The print-friendly settings shown use ZIP compression rather than JPEG, as file size is not so critical and ZIP is lossless compression, unlike JPEG which literally discards data! Since the compatibility is set to Acrobat 7, I could use JPEG 2000 (an option for Acrobat 6 and higher), which yields a better looking JPEG, but ZIP is quite literally best.

The Downsampling is also different. For this print preset, it’s set to 300 ppi for images whose effective resolution exceeds 450 ppi. At the bottom of the dialog are two checkboxes that will make a smaller file size while causing no harm: Compress Text and Line Art and Crop Image Data to Frames. Some users get apprehensive about the latter until they’re reminded that this is only cropping the images in the PDF, not the InDesign document.

Marks and Bleeds

Now we step off the page to what surrounds it. Arrayed beyond the bleed are the Crop Marks that determine where the paper will be cut.
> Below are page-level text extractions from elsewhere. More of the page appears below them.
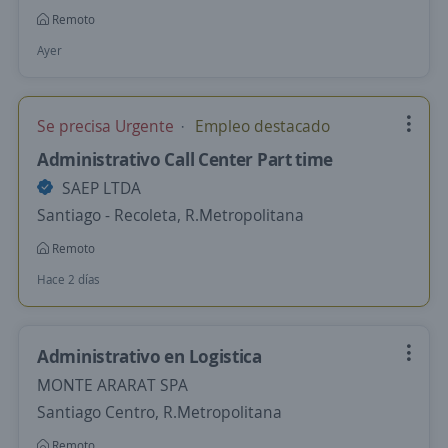
Remoto
Ayer
Se precisa Urgente
Empleo destacado
Administrativo Call Center Part time
SAEP LTDA
Santiago - Recoleta, R.Metropolitana
Remoto
Hace 2 días
Administrativo en Logistica
MONTE ARARAT SPA
Santiago Centro, R.Metropolitana
Remoto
Some printers may also want more information like filename or date (Page Information).

Output

This ties into the management of color as discussed in chapter 5, “Color Management” (page 293). The key choice here is the Destination. If I’m creating a PDF to be viewed onscreen only, I’d likely choose sRGB, as that profile represents standard displays. For print, choose the profile indicated by your print shop—they may even supply one to install so you can choose it here. With a Destination profile chosen, specify the Color Conversion: Convert to Destination (Preserve Numbers).

With a CMYK Destination, this choice ensures that all RGB content is converted to the printer’s desired profile while maintaining any CMYK choices you may have made in InDesign.

It is possible that you will be asked to do No Color Conversion so that the printer may do it themselves with the most up-to-date profile. Profile Inclusion is also a decision of the print shop, as some of their software may not like to have that data embedded in the PDF.

The Ink Manager is a great last-minute rescuer. For example, let’s say you’ve built a brochure that includes logos from a dozen sponsors. Some of those logos use spot colors that require extra inks for which there is no budget. You don’t have to rebuild each logo to use only CMYK (process color). You merely have to check a box in the Ink Manager as you export your PDF: All Spots to Process.

Another option Ink Alias, which allows you to substitute one ink for another. One common use for that is swatches that use nearly the same spot color, but are actually different. In the example, an uncoated paper version of a spot color is being “aliased” to the coated version. That one, in turn, could be aliased to a third, maybe a process ink.

Advanced

Only a few options are of interest here for those with reasonably modern workflows.

Under Fonts, you have the option to reduce file size by embedding only the font data of the characters you used in InDesign (a Subset of them). This could be troublesome if a recipient needs to make a small text change with a character you didn’t embed. Thus, I choose 0% to force the full fonts to become part of PDFs, especially those for print.

Printers who have more current software to process PDFs can support transparency in the PDFs we send them. So if you’re asked to supply Acrobat 5 or newer Compatibility, artwork in your document that includes transparent effects like drop shadows or blend modes will be passed along in the PDF. If the Compatibility is Acrobat 4, InDesign uses a bunch of processing tricks to maintain the look of your artwork, but without transparency. This process is called flattening, and we choose a Flattener Preset that best fools the eye. We’re lucky that this is becoming less necessary all the time.

Security

With Document Open Password, you can encrypt the PDF so it cannot be opened without a password that you choose. So if you’re sharing a proprietary document, you can do so over less secure channels, comforted that an eavesdropper can’t open it.

The Permissions portion is less secure, but it attempts to prevent certain actions (printing or extracting content) unless a password is provided. However, one can open the PDF in some software that circumvents this.